Piyush and Pooja’s design can be altered any number of times without disturbing the structural strength of the building. “In the house built for Ashok and his family, there are no internal walls at all. The division of rooms has been done with the help of wooden furniture and partitions. Also, there are no columns in the house. This allows Ashok to change the internal structure as and when needed,” says Piyush.

“The tallest building in the world — the Burj Khalifa in the United Arab of Emirates — is made up of almost 70 per cent steel, and that is built on desert land. We have good solid soil here, so I knew I had nothing to worry about,” says Ashok.

They have also used hollow red bricks to line the walls and this keeps the temperature inside a few degrees cooler than the outside temperature. Since the lockdown, the family has been living in this house and hasn’t felt the need to use an air conditioner despite the outside temperature touching 40 degrees C.

Bank loans – an impediment?

One reason why architects and contractors perhaps stay away from working with steel is the availability of bank loans. In traditionally constructed homes, the bank can assess the building coming up and can release the loans accordingly — in smaller tranches as the construction progresses, thereby reducing risk for the banks.

In a steel building, the costs are front-ended and liquidity is required right at the beginning — to procure the materials and fabricate them.

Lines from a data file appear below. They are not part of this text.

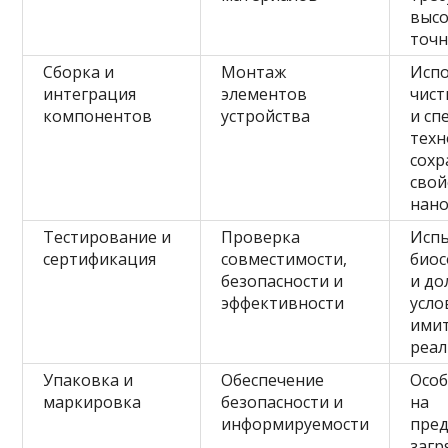
высо
точн
Сборка и
Монтаж
Исп
интеграция
элементов
чис
компонентов
устройства
и сп
техн
сохр
свой
нан
Тестирование и
Проверка
Испы
сертификация
совместимости,
био
безопасности и
и до
эффективности
усло
ими
реа
Упаковка и
Обеспечение
Осо
маркировка
безопасности и
на
информируемости
пре
загр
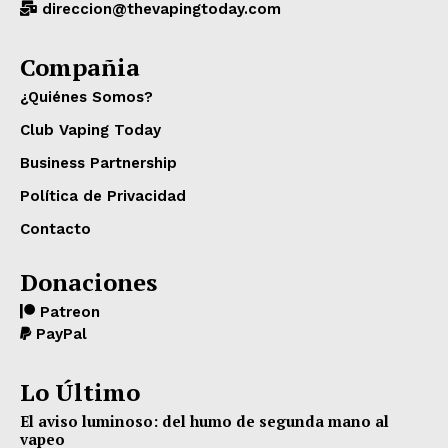
direccion@thevapingtoday.com
Compañia
¿Quiénes Somos?
Club Vaping Today
Business Partnership
Política de Privacidad
Contacto
Donaciones
Patreon
PayPal
Lo Último
El aviso luminoso: del humo de segunda mano al
vapeo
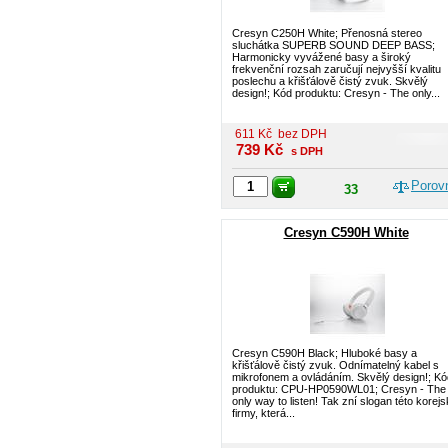
Cresyn C250H White; Přenosná stereo
sluchátka SUPERB SOUND DEEP BASS;
Harmonicky vyvážené basy a široký
frekvenční rozsah zaručují nejvyšší kvalitu
poslechu a křišťálově čistý zvuk. Skvělý
design!; Kód produktu: Cresyn - The only...
611
Kč
bez DPH
739
Kč
s DPH
Porov
33
Cresyn C590H White
Cresyn C590H Black; Hluboké basy a
křišťálově čistý zvuk. Odnímatelný kabel s
mikrofonem a ovládáním. Skvělý design!; Kó
produktu: CPU-HP0590WL01; Cresyn - The
only way to listen! Tak zní slogan této korej
firmy, která...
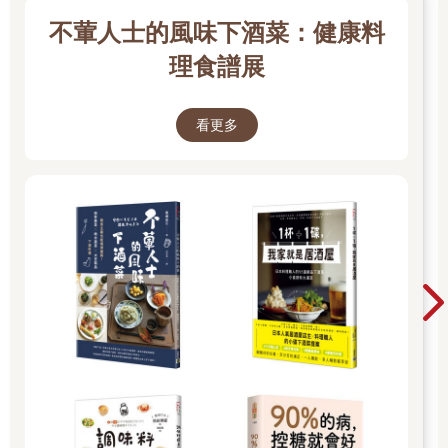
不葷人士的風味下酒菜：健康料
理食譜展
看更多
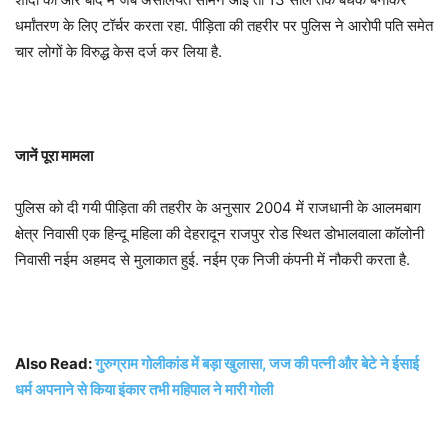
धर्मांतरण के लिए टॉर्चर करता रहा. पीड़िता की तहरीर पर पुलिस ने आरोपी पति समेत
चार लोगों के विरुद्ध केस दर्ज कर लिया है.
जानें पूरा मामला
पुलिस को दी गयी पीड़िता की तहरीर के अनुसार 2004 में राजधानी के आलमबाग
क्षेत्र निवासी एक हिन्दू महिला की देहरादून राजपुर रोड स्थित डोभालवाला कॉलोनी
निवासी नईम अहमद से मुलाकात हुई. नईम एक निजी कंपनी में नौकरी करता है.
Also Read:
गुरुग्राम गोलीकांड में बड़ा खुलासा, जज की पत्नी और बेटे ने ईसाई
धर्म अपनाने से किया इंकार तभी महिपाल ने मारी गोली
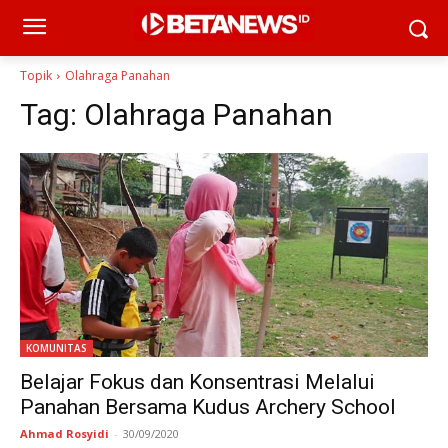
Topik
Olahraga Panahan
Tag:
Olahraga Panahan
KOMUNITAS
Belajar Fokus dan Konsentrasi Melalui
Panahan Bersama Kudus Archery School
Ahmad Rosyidi
-
30/09/2020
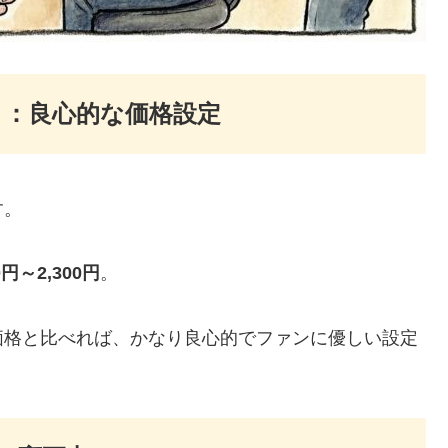
ト：良心的な価格設定
す。
00円～2,300円
。
価格と比べれば、かなり良心的でファンに優しい設定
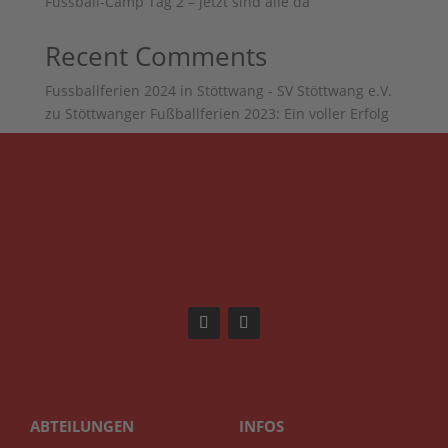
Fussball-Camp Tag 2 – jetzt sind alle da
Recent Comments
Fussballferien 2024 in Stöttwang - SV Stöttwang e.V.
zu
Stöttwanger Fußballferien 2023: Ein voller Erfolg
ABTEILUNGEN
INFOS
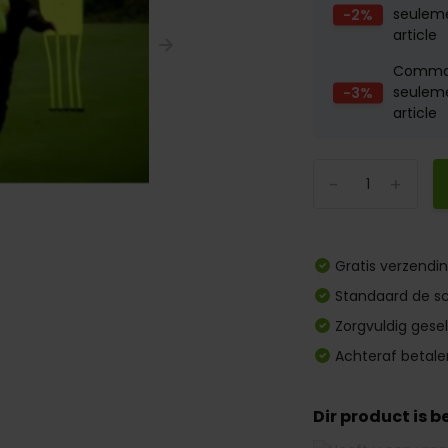
-2%
seulem
article
Comm
-3%
seulem
article
-
+
Gratis verzendi
Standaard de sc
Zorgvuldig gese
Achteraf betale
Dir product is 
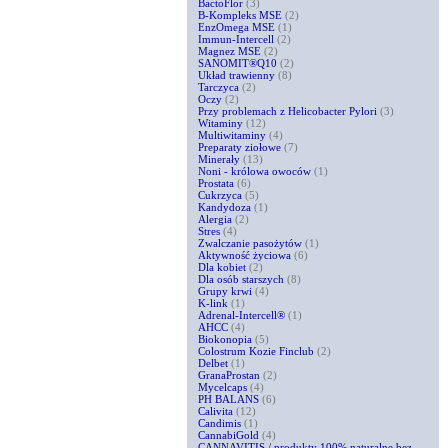
BactoFlor
(3)
B-Kompleks MSE
(2)
EnzOmega MSE
(1)
Immun-Intercell
(2)
Magnez MSE
(2)
SANOMIT®Q10
(2)
Układ trawienny
(8)
Tarczyca
(2)
Oczy
(2)
Przy problemach z Helicobacter Pylori
(3)
Witaminy
(12)
Multiwitaminy
(4)
Preparaty ziołowe
(7)
Minerały
(13)
Noni - królowa owoców
(1)
Prostata
(6)
Cukrzyca
(5)
Kandydoza
(1)
Alergia
(2)
Stres
(4)
Zwalczanie pasożytów
(1)
Aktywność życiowa
(6)
Dla kobiet
(2)
Dla osób starszych
(8)
Grupy krwi
(4)
K-link
(1)
Adrenal-Intercell®
(1)
AHCC
(4)
Biokonopia
(5)
Colostrum Kozie Finclub
(2)
Delbet
(1)
GranaProstan
(2)
Mycelcaps
(4)
PH BALANS
(6)
Calivita
(12)
Candimis
(1)
CannabiGold
(4)
CANNAVITIS / produkty 100% naturalne bez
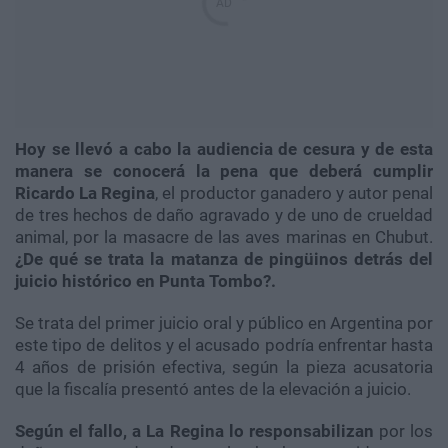
Hoy se llevó a cabo la audiencia de cesura y de esta
manera se conocerá la pena que deberá cumplir
Ricardo La Regina
, el productor ganadero y autor penal
de tres hechos de daño agravado y de uno de crueldad
animal, por la masacre de las aves marinas en Chubut.
¿De qué se trata la matanza de pingüinos detrás del
juicio histórico en Punta Tombo?.
Se trata del primer juicio oral y público en Argentina por
este tipo de delitos y el acusado podría enfrentar hasta
4 años de prisión efectiva, según la pieza acusatoria
que la fiscalía presentó antes de la elevación a juicio.
Según el fallo, a La Regina lo responsabilizan
por los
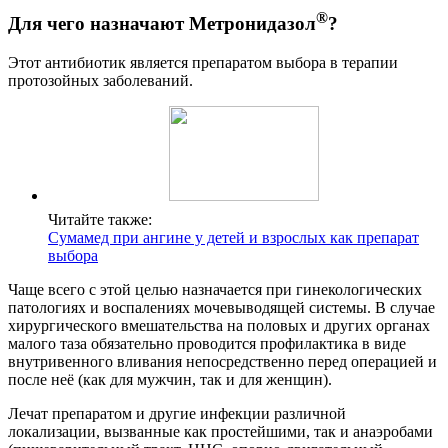
®
Для чего назначают Метронидазол
?
Этот антибиотик является препаратом выбора в терапии
протозойных заболеваний.
Читайте также:
Сумамед при ангине у детей и взрослых как препарат
выбора
Чаще всего с этой целью назначается при гинекологических
патологиях и воспалениях мочевыводящей системы. В случае
хирургического вмешательства на половых и других органах
малого таза обязательно проводится профилактика в виде
внутривенного вливания непосредственно перед операцией и
после неё (как для мужчин, так и для женщин).
Лечат препаратом и другие инфекции различной
локализации, вызванные как простейшими, так и анаэробами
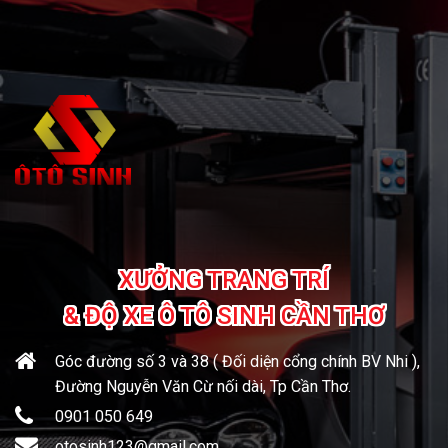
XƯỞNG TRANG TRÍ
& ĐỘ XE Ô TÔ SINH CẦN THƠ
Góc đường số 3 và 38 ( Đối diện cổng chính BV Nhi ),
Đường Nguyễn Văn Cừ nối dài, Tp Cần Thơ.
0901 050 649
otosinh123@gmail.com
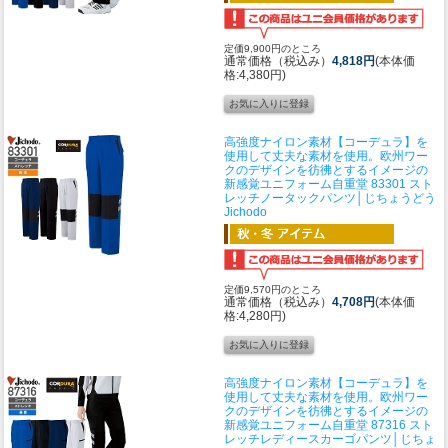
定価9,900円のところ
通常価格（税込み）
4,818円
(本体価
格:4,380円)
高強度ナイロン素材【コーデュラ】を
使用して丈夫な素材を使用。欧州ワー
クのデザインを彷彿とするイメージの
新感覚ユニフォーム
自重堂 83301 スト
レッチノータックパンツ│じちょうどう
Jichodo
定価9,570円のところ
通常価格（税込み）
4,708円
(本体価
格:4,280円)
高強度ナイロン素材【コーデュラ】を
使用して丈夫な素材を使用。欧州ワー
クのデザインを彷彿とするイメージの
新感覚ユニフォーム
自重堂 87316 スト
レッチレディースカーゴパンツ│じちょ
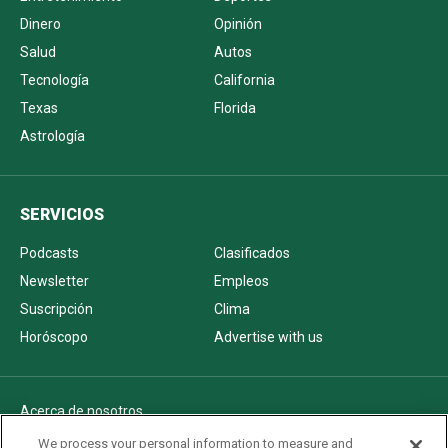
Dinero
Opinión
Salud
Autos
Tecnología
California
Texas
Florida
Astrología
SERVICIOS
Podcasts
Clasificados
Newsletter
Empleos
Suscripción
Clima
Horóscopo
Advertise with us
Acerca de nosotros
Politica de privacidad
We process your personal information to measure and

The site is vacant at this time, while most of the funds are already spent. This causes a bit of anxiety for the banks, as they are unable to assess the construction. Hence, the credibility of the builder and the borrower is required to convince the banks.

This can be especially relevant in the post COVID world where large construction groups can be a challenge to manage — circumstances which lend themselves to use steel more than concrete.

Steel has the potential to emerge as a credible alternative construction material if these aspects of skilled workmanship, loan availability, and customer mindsets can be addressed.

“It was my father who urged us to walk the talk and build our own home with steel, which we could then showcase to potential clients,” says Piyush.

It was this desire that drove them towards using steel as the primary source of construction material. And they eat what they cook — their own home was constructed using steel as the primary material, almost seven years ago.